Dans mes premières années, je voulus bien l’incorporer dans mes jeux. Il s’appelait Dudule.
Je lui fis tenir le rôle du père qui me forçait à manger ma soupe. Je m’installais sous la table ronde recouverte d’un grand tapis de table conçu point par point en tapisserie. C’était un chef d’œuvre qui descendait jusqu’à terre. Bien protégée, j’y installais ma maison pour jouer à la dînette avec mes poupées. Ma maman me donnait un peu d’eau et de café pour verser dans les assiettes. C’était amer mais je jouais la scène. Je devais boire les soupes. Les autres  avaient des compliments et moi je tenais tête à Dudule, ce père improvisé. Je me retrouvais dehors (hors de la table) jusqu’à ce que je finisse cette soupe amère qui me donnait envie de vomir.
Deuxième tableau : Je préparais mes noces avec Dudule. C’était beaucoup de préparations, des rideaux faisaient office de toilettes. Je disais «oui» au maire. Evidemment, je jouais tous les rôles. Le repas de noces était selon le moment : des mûres, du sucre, pas grand-chose mais c’était loin des histoires avec mon Prince Charmant rencontré par hasard dans des circonstances imprévues et qui se terminaient bien.

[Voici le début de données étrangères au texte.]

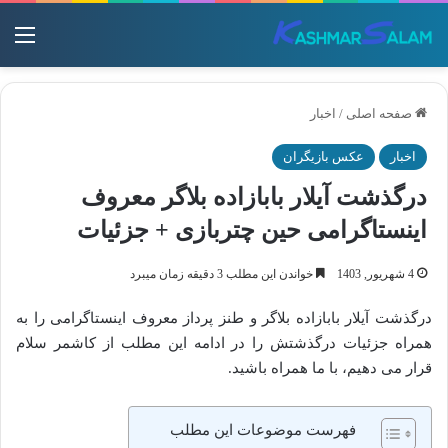
منو
صفحه اصلی
/
اخبار
اخبار
عکس بازیگران
درگذشت آیلار بابازاده بلاگر معروف
اینستاگرامی حین چتربازی + جزئیات
4 شهریور, 1403
خواندن این مطلب 3 دقیقه زمان میبرد
درگذشت آیلار بابازاده بلاگر و طنز پرداز معروف اینستاگرامی را به
همراه جزئیات درگذشتش را در ادامه این مطلب از کاشمر سلام
قرار می دهیم، با ما همراه باشید.
فهرست موضوعات این مطلب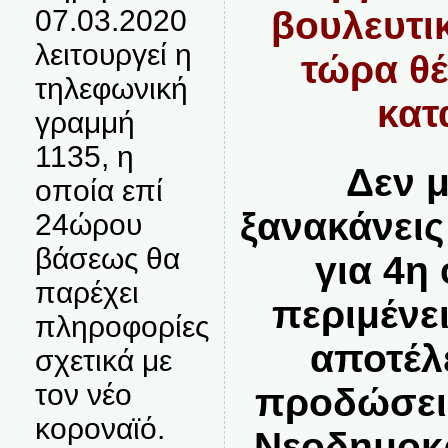
07.03.2020
βουλευτι
λειτουργεί η
τώρα θέ
τηλεφωνική
κατ
γραμμή
1135, η
Δεν 
οποία επί
ξανακάνεις
24ώρου
βάσεως θα
για 4η
παρέχει
περιμένε
πληροφορίες
αποτέλ
σχετικά με
τον νέο
προδώσει 
κοροναϊό.
Νεοδημοκ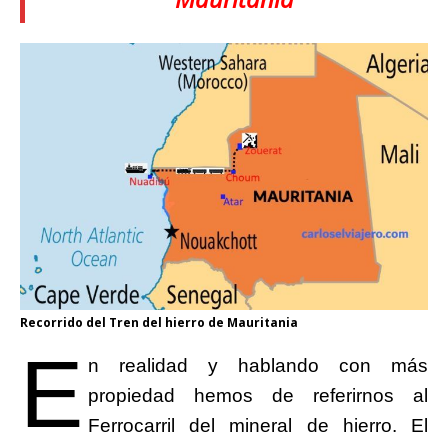
Recorrido del Tren del hierro de Mauritania
E
n realidad y hablando con más
propiedad hemos de referirnos al
Ferrocarril del mineral de hierro. El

Le troisième scénario : J’étais chef indien avec mon arc à flèches et mon couteau en carton. Dudule assis sur son trône avec des présents, était le Grand Manitou. Je dansais, je chantais pour faire venir le soleil, la pluie, la gloire.
Ces trois histoires que je vivais régulièrement dans les années 40, se sont arrêtées avec mon entrée au C.P. J’ai réalisé que Dudule n’était pas là pour me faire peur. Je le mis donc de côté.
Je n’avais pas de peluche à moi à câliner. Je ne sais pas ce que Dudule est devenu. Mais il a tenu une place dans ma petite enfance. Il m’a servi à exprimer mes manques et à prendre confiance en moi.
Depuis, j’ai reçu des peluches en cadeau, des délicieux Kiki dont il ne me reste qu’un exemplaire, depuis plus de trente ans, avec son petit biberon. Ses doigts sont un peu rongés mais qu’importe ; je le garde quand même.